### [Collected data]
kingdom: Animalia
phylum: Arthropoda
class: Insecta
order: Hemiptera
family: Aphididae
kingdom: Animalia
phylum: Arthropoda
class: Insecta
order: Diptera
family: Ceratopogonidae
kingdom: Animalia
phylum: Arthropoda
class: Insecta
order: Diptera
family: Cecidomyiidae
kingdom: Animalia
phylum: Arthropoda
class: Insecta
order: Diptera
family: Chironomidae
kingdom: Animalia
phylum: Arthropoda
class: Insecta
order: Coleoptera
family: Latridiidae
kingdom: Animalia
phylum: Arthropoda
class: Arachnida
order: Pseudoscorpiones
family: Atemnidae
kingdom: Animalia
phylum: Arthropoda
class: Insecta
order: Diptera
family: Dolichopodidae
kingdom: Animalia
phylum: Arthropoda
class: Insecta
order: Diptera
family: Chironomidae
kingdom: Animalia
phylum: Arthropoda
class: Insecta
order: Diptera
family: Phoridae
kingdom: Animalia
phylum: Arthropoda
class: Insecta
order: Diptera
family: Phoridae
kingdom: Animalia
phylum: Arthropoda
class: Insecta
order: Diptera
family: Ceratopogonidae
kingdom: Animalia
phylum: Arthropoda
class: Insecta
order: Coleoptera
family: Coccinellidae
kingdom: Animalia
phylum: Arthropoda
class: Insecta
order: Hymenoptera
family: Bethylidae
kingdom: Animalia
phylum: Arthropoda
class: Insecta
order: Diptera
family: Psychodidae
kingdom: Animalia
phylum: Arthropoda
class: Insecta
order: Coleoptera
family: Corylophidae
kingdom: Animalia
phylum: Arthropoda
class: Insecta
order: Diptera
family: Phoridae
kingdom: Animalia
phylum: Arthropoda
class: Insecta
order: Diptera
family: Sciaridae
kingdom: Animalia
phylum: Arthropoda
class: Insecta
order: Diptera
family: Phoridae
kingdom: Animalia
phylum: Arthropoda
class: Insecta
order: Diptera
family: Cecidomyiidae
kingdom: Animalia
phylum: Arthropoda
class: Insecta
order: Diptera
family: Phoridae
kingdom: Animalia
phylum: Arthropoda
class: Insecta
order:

### [TASK DIRECTIONS]
Rewrite the lines of the material above, changing every "phylum" to "division" and leaving the rest as it is.

### [TASK ANSWER]
kingdom: Animalia
division: Arthropoda
class: Insecta
order: Hemiptera
family: Aphididae
kingdom: Animalia
division: Arthropoda
class: Insecta
order: Diptera
family: Ceratopogonidae
kingdom: Animalia
division: Arthropoda
class: Insecta
order: Diptera
family: Cecidomyiidae
kingdom: Animalia
division: Arthropoda
class: Insecta
order: Diptera
family: Chironomidae
kingdom: Animalia
division: Arthropoda
class: Insecta
order: Coleoptera
family: Latridiidae
kingdom: Animalia
division: Arthropoda
class: Arachnida
order: Pseudoscorpiones
family: Atemnidae
kingdom: Animalia
division: Arthropoda
class: Insecta
order: Diptera
family: Dolichopodidae
kingdom: Animalia
division: Arthropoda
class: Insecta
order: Diptera
family: Chironomidae
kingdom: Animalia
division: Arthropoda
class: Insecta
order: Diptera
family: Phoridae
kingdom: Animalia
division: Arthropoda
class: Insecta
order: Diptera
family: Phoridae
kingdom: Animalia
division: Arthropoda
class: Insecta
order: Diptera
family: Ceratopogonidae
kingdom: Animalia
division: Arthropoda
class: Insecta
order: Coleoptera
family: Coccinellidae
kingdom: Animalia
division: Arthropoda
class: Insecta
order: Hymenoptera
family: Bethylidae
kingdom: Animalia
division: Arthropoda
class: Insecta
order: Diptera
family: Psychodidae
kingdom: Animalia
division: Arthropoda
class: Insecta
order: Coleoptera
family: Corylophidae
kingdom: Animalia
division: Arthropoda
class: Insecta
order: Diptera
family: Phoridae
kingdom: Animalia
division: Arthropoda
class: Insecta
order: Diptera
family: Sciaridae
kingdom: Animalia
division: Arthropoda
class: Insecta
order: Diptera
family: Phoridae
kingdom: Animalia
division: Arthropoda
class: Insecta
order: Diptera
family: Cecidomyiidae
kingdom: Animalia
division: Arthropoda
class: Insecta
order: Diptera
family: Phoridae
kingdom: Animalia
division: Arthropoda
class: Insecta
order:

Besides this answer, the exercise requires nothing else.